Exercise prompt:
Check each line below for the word "linecap", and copy those that have it.

Stored dataset items
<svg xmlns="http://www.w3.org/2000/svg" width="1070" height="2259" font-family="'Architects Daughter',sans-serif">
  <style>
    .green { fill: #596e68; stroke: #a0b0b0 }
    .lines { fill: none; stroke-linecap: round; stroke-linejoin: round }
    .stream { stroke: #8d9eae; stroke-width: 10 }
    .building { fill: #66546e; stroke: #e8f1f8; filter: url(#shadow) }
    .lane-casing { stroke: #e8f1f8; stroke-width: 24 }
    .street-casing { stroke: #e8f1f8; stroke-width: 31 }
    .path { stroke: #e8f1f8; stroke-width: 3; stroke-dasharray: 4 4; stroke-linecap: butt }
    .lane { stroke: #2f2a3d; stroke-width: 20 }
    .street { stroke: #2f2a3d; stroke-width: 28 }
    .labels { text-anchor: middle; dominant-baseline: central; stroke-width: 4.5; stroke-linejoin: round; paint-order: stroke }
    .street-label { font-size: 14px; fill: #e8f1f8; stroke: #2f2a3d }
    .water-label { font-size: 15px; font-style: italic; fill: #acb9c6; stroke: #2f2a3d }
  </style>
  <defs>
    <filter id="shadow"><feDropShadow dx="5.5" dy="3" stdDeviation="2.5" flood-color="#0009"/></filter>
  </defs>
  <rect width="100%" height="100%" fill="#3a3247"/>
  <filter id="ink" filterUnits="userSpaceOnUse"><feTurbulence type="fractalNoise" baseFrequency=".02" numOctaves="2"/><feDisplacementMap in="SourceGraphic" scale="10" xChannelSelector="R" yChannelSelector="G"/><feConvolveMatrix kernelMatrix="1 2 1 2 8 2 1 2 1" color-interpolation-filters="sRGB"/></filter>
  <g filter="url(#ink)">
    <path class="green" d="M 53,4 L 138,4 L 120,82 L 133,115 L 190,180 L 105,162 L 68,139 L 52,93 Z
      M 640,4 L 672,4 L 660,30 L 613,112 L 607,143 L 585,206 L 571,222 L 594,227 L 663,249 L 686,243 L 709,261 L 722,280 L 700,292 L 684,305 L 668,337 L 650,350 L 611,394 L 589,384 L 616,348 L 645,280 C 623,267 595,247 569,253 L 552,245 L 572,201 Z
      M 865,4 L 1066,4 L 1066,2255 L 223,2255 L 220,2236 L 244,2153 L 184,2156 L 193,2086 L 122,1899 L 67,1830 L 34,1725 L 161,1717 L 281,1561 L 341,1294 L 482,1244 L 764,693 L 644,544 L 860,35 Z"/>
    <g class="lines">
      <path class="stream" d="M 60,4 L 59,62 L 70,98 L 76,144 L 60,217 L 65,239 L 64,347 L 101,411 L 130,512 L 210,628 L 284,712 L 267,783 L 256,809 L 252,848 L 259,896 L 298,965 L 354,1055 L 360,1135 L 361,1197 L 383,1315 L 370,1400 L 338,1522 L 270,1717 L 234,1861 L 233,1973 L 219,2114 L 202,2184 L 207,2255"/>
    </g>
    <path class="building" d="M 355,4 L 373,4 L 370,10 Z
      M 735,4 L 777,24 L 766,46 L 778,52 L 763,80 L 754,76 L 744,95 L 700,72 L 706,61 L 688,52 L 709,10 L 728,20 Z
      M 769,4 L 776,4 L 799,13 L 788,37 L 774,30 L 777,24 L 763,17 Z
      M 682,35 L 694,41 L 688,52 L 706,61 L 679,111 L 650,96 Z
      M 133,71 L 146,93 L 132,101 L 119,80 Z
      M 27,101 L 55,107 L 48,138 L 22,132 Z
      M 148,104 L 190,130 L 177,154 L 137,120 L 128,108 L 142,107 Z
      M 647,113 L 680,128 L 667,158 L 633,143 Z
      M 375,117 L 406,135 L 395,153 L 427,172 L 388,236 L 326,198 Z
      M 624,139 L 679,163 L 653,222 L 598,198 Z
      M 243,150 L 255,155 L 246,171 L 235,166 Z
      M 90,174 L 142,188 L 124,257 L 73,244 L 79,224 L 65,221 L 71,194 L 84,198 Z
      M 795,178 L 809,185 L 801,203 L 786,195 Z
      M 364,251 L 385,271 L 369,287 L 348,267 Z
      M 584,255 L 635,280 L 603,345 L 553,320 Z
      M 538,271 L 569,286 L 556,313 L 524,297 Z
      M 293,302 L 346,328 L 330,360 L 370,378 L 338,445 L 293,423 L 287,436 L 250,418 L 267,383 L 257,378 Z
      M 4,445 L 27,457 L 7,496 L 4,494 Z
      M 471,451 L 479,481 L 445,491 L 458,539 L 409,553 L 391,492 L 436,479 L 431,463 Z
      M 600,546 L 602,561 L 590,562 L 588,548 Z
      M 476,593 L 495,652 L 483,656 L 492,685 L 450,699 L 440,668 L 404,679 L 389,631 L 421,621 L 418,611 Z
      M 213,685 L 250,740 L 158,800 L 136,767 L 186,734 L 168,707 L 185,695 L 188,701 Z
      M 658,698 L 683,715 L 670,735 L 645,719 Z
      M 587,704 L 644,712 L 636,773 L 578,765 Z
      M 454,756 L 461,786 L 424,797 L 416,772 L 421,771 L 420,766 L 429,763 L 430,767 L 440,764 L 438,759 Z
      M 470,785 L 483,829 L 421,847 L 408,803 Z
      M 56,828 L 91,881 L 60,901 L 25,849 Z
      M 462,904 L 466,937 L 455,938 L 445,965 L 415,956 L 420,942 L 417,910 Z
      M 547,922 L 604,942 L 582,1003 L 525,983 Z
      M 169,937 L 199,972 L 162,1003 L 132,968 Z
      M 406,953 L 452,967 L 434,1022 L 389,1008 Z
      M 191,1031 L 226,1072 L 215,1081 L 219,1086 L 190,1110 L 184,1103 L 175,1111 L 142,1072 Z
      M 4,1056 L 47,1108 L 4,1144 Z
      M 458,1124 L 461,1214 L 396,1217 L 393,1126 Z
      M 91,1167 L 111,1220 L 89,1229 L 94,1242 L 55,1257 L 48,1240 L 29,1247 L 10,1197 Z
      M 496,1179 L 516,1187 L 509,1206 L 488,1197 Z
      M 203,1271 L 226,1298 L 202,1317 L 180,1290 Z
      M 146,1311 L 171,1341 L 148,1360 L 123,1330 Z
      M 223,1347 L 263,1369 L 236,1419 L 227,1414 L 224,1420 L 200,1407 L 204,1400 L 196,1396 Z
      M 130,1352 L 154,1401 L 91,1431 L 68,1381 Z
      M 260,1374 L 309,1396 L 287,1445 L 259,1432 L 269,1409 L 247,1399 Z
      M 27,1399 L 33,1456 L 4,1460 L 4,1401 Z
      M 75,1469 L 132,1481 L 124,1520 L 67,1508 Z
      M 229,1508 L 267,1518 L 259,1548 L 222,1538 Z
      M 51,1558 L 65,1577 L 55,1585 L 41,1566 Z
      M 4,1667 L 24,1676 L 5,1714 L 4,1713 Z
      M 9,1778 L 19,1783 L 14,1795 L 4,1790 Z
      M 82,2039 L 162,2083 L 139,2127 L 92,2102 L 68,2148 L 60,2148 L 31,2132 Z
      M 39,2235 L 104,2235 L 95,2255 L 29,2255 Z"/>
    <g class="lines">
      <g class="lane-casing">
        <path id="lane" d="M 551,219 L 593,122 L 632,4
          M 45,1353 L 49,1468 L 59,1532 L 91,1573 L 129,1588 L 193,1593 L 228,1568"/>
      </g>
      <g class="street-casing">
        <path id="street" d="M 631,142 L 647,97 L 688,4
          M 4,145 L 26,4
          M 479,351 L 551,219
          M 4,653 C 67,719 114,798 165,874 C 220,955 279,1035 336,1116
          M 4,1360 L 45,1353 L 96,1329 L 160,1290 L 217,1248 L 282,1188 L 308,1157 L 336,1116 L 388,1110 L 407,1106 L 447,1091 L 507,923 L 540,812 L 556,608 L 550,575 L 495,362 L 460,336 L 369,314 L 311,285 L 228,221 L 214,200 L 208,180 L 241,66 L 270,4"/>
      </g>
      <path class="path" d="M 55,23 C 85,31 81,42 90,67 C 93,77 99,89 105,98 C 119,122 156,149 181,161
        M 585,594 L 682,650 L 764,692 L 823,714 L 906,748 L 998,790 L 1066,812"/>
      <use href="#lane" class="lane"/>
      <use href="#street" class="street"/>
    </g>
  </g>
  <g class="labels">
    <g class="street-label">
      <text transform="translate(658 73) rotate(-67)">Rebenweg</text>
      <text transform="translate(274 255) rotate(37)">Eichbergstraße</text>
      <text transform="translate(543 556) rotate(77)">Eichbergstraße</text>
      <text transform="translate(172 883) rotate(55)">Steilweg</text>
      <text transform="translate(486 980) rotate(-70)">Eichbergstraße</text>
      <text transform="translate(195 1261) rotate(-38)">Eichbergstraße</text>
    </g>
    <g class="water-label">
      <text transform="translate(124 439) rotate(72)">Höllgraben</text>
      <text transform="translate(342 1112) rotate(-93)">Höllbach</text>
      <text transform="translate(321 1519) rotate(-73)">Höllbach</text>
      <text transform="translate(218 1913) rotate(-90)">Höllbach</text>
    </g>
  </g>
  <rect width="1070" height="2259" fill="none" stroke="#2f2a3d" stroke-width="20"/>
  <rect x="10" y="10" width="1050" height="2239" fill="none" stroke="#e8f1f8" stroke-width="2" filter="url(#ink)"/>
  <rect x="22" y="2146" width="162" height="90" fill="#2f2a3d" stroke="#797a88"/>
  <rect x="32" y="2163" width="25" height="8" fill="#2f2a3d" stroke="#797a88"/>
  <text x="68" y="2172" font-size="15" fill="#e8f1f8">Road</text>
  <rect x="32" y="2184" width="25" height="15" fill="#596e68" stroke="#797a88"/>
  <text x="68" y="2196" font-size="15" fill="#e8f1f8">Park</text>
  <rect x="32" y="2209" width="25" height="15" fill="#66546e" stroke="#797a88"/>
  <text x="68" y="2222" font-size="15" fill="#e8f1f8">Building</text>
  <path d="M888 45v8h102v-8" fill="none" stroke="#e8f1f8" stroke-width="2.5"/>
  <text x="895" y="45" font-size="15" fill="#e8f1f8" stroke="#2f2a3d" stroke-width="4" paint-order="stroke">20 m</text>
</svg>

Finished task:
    .lines { fill: none; stroke-linecap: round; stroke-linejoin: round }
    .path { stroke: #e8f1f8; stroke-width: 3; stroke-dasharray: 4 4; stroke-linecap: butt }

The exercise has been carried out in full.